[WORK INSTRUCTIONS] Your reply should be made up of every line in the records below that holds the string "pertanian".

[THE RECORDS]
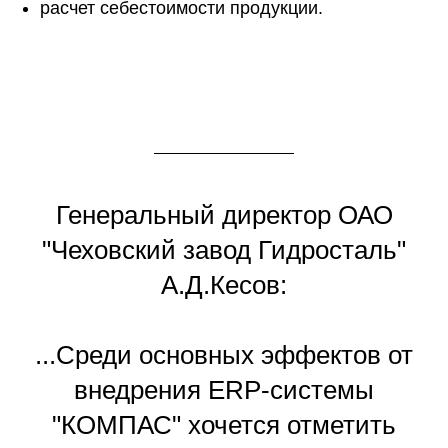
расчет себестоимости продукции.
Генеральный директор ОАО
"Чеховский завод Гидросталь"
А.Д.Кесов:
...Среди основных эффектов от
внедрения ERP-системы
"КОМПАС" хочется отметить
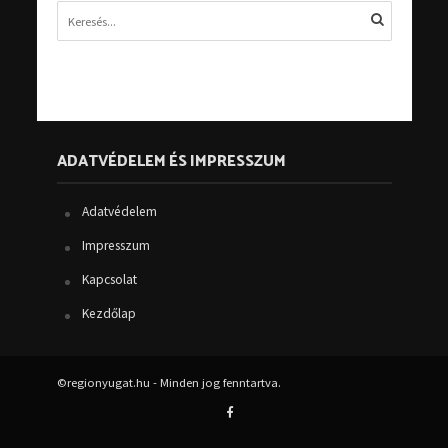
ADATVÉDELEM ÉS IMPRESSZUM
Adatvédelem
Impresszum
Kapcsolat
Kezdőlap
©regionyugat.hu - Minden jog fenntartva.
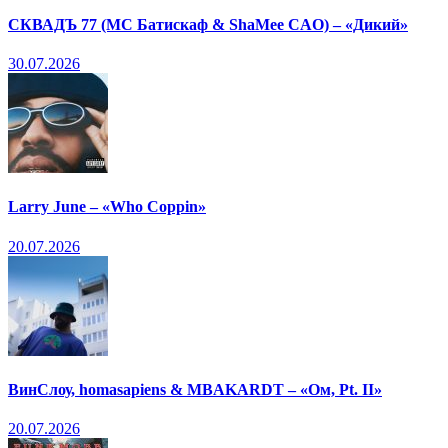
СКВАДЪ 77 (МС Батискаф & ShaMee CAO) – «Дикий»
30.07.2026
Larry June – «Who Coppin»
20.07.2026
ВинСлоу, homasapiens & MBAKARDT – «Ом, Pt. II»
20.07.2026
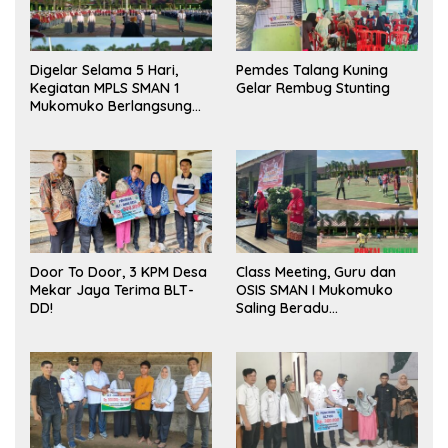
Digelar Selama 5 Hari,
Pemdes Talang Kuning
Kegiatan MPLS SMAN 1
Gelar Rembug Stunting
Mukomuko Berlangsung
Sukses
Door To Door, 3 KPM Desa
Class Meeting, Guru dan
Mekar Jaya Terima BLT-
OSIS SMAN I Mukomuko
DD!
Saling Beradu
Kemampuan!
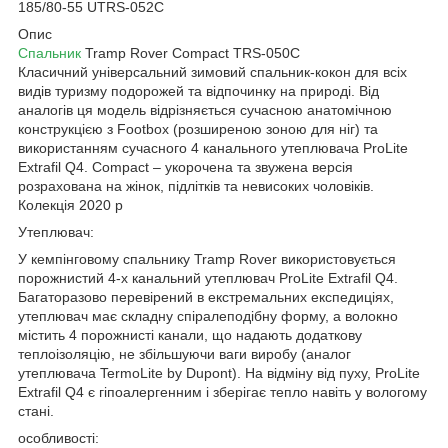
185/80-55 UTRS-052С
Опис
Спальник
Tramp Rover Compact TRS-050C
Класичний універсальний зимовий спальник-кокон для всіх
видів туризму подорожей та відпочинку на природі. Від
аналогів ця модель відрізняється сучасною анатомічною
конструкцією з Footbox (розширеною зоною для ніг) та
використанням сучасного 4 канального утеплювача ProLite
Extrafil Q4. Compact – укорочена та звужена версія
розрахована на жінок, підлітків та невисоких чоловіків.
Колекція 2020 р
Утеплювач:
У кемпінговому спальнику Tramp Rover використовується
порожнистий 4-х канальний утеплювач ProLite Extrafil Q4.
Багаторазово перевірений в екстремальних експедиціях,
утеплювач має складну спіралеподібну форму, а волокно
містить 4 порожнисті канали, що надають додаткову
теплоізоляцію, не збільшуючи ваги виробу (аналог
утеплювача TermoLite by Dupont). На відміну від пуху, ProLite
Extrafil Q4 є гіпоалергенним і зберігає тепло навіть у вологому
стані.
особливості:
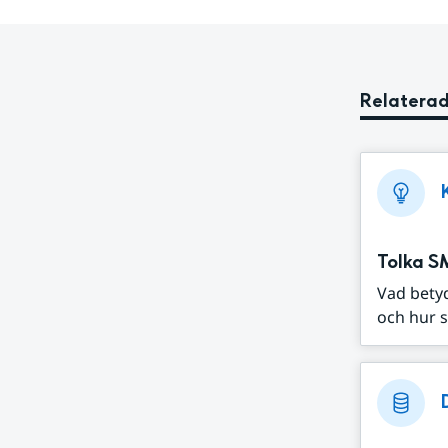
Relaterad
Tolka S
Vad bety
och hur s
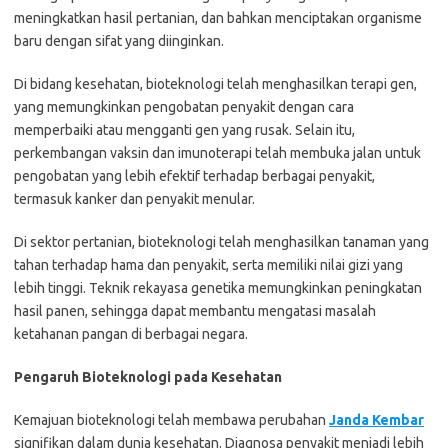
meningkatkan hasil pertanian, dan bahkan menciptakan organisme
baru dengan sifat yang diinginkan.
Di bidang kesehatan, bioteknologi telah menghasilkan terapi gen,
yang memungkinkan pengobatan penyakit dengan cara
memperbaiki atau mengganti gen yang rusak. Selain itu,
perkembangan vaksin dan imunoterapi telah membuka jalan untuk
pengobatan yang lebih efektif terhadap berbagai penyakit,
termasuk kanker dan penyakit menular.
Di sektor pertanian, bioteknologi telah menghasilkan tanaman yang
tahan terhadap hama dan penyakit, serta memiliki nilai gizi yang
lebih tinggi. Teknik rekayasa genetika memungkinkan peningkatan
hasil panen, sehingga dapat membantu mengatasi masalah
ketahanan pangan di berbagai negara.
Pengaruh Bioteknologi pada Kesehatan
Kemajuan bioteknologi telah membawa perubahan
Janda Kembar
signifikan dalam dunia kesehatan. Diagnosa penyakit menjadi lebih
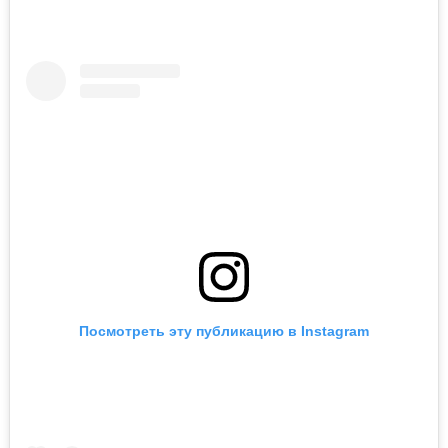
Посмотреть эту публикацию в Instagram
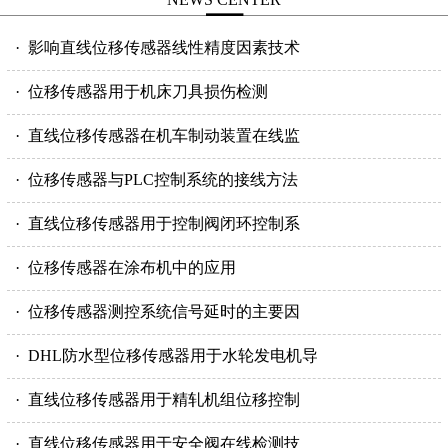
· 影响直线位移传感器线性精度因素技术
· 位移传感器用于机床刀具损伤检测
· 直线位移传感器在机车制动装置在线监
· 位移传感器与PLC控制系统的接线方法
· 直线位移传感器用于控制阀闭环控制系
· 位移传感器在涂布机中的应用
· 位移传感器测控系统信号延时的主要因
· DHL防水型位移传感器用于水轮发电机导
· 直线位移传感器用于精轧机组位移控制
· 直线位移传感器用于安全阀在线检测技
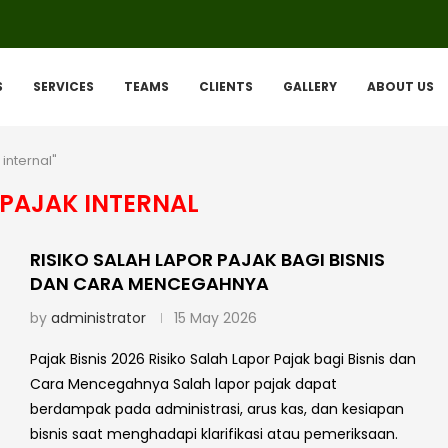
S
SERVICES
TEAMS
CLIENTS
GALLERY
ABOUT US
internal"
 PAJAK INTERNAL
RISIKO SALAH LAPOR PAJAK BAGI BISNIS
DAN CARA MENCEGAHNYA
by
administrator
15 May 2026
Pajak Bisnis 2026 Risiko Salah Lapor Pajak bagi Bisnis dan
Cara Mencegahnya Salah lapor pajak dapat
berdampak pada administrasi, arus kas, dan kesiapan
bisnis saat menghadapi klarifikasi atau pemeriksaan.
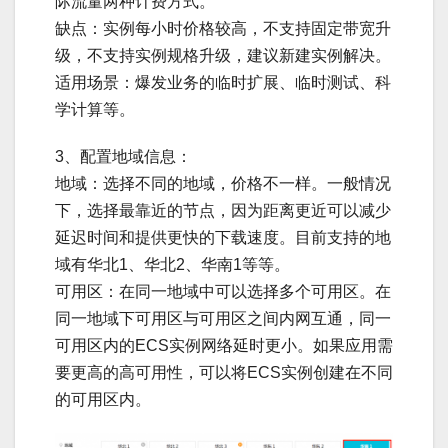
际流量两种计费方式。
缺点：实例每小时价格较高，不支持固定带宽升
级，不支持实例规格升级，建议新建实例解决。
适用场景：爆发业务的临时扩展、临时测试、科
学计算等。
3、配置地域信息：
地域：选择不同的地域，价格不一样。一般情况
下，选择最靠近的节点，因为距离更近可以减少
延迟时间和提供更快的下载速度。目前支持的地
域有华北1、华北2、华南1等等。
可用区：在同一地域中可以选择多个可用区。在
同一地域下可用区与可用区之间内网互通，同一
可用区内的ECS实例网络延时更小。如果应用需
要更高的高可用性，可以将ECS实例创建在不同
的可用区内。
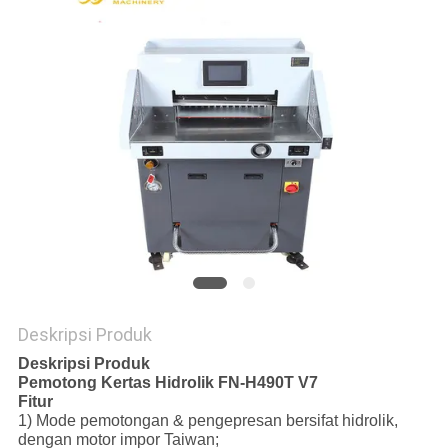
Deskripsi Produk
Deskripsi Produk
Pemotong Kertas Hidrolik FN-H490T V7
Fitur
1) Mode pemotongan & pengepresan bersifat hidrolik,
dengan motor impor Taiwan;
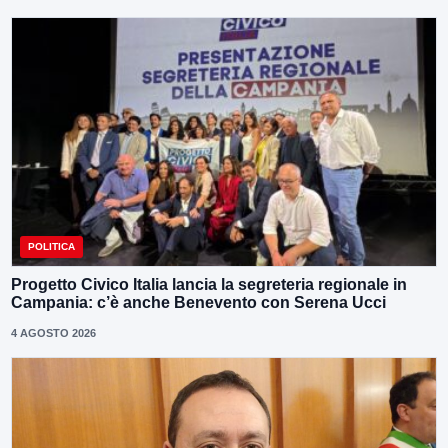
POLITICA
Progetto Civico Italia lancia la segreteria regionale in
Campania: c’è anche Benevento con Serena Ucci
4 AGOSTO 2026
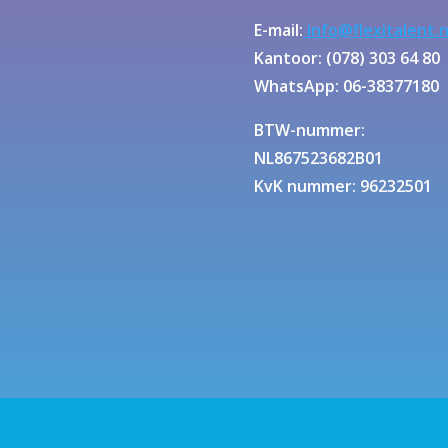
E-mail:
info@flexitalent.n
Kantoor: (078) 303 64 80
WhatsApp: 06-38377180
BTW-nummer:
NL867523682B01
KvK nummer: 96232501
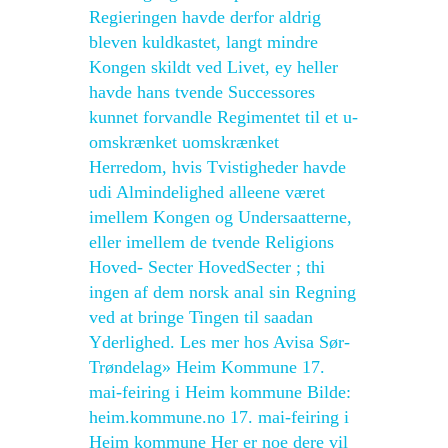
Regieringen havde derfor aldrig
bleven kuldkastet, langt mindre
Kongen skildt ved Livet, ey heller
havde hans tvende Successores
kunnet forvandle Regimentet til et u-
omskrænket uomskrænket
Herredom, hvis Tvistigheder havde
udi Almindelighed alleene været
imellem Kongen og Undersaatterne,
eller imellem de tvende Religions
Hoved- Secter HovedSecter ; thi
ingen af dem norsk anal sin Regning
ved at bringe Tingen til saadan
Yderlighed. Les mer hos Avisa Sør-
Trøndelag» Heim Kommune 17.
mai-feiring i Heim kommune Bilde:
heim.kommune.no 17. mai-feiring i
Heim kommune Her er noe dere vil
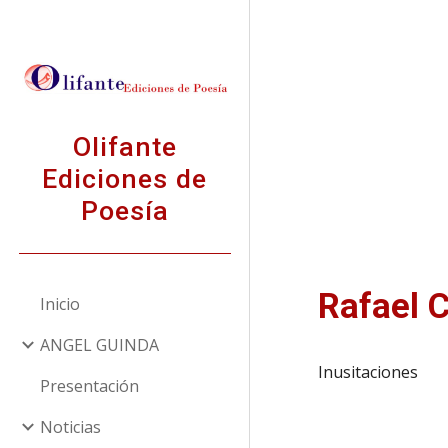
Sk
Olifante
Ediciones de
Poesía
Rafael 
Inicio
ANGEL GUINDA
Inusitaciones
Presentación
Noticias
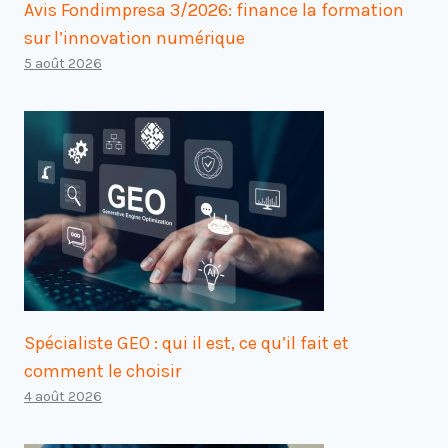
Avis Fondimpresa 3/2026: finance la formation
sur l’innovation numérique
5 août 2026
Spécialiste GEO : qui il est, ce qu’il fait et
comment le choisir
4 août 2026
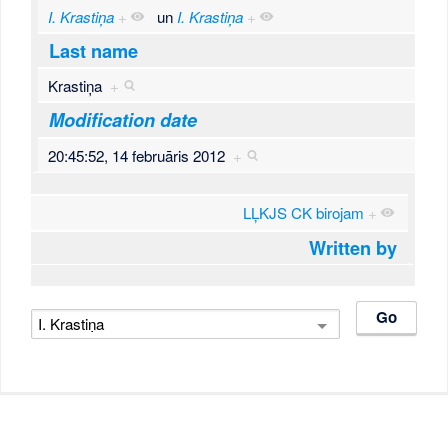
I. Krastiņa
+
un
I. Krastiņa
+
Last name
Krastiņa
+
Modification date
20:45:52, 14 februāris 2012
+
LĻKJS CK birojam
+
Written by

[RESPONSE BOX]
meningkatkan hasil pertanian, dan bahkan menciptakan organisme
Di sektor pertanian, bioteknologi telah menghasilkan tanaman yang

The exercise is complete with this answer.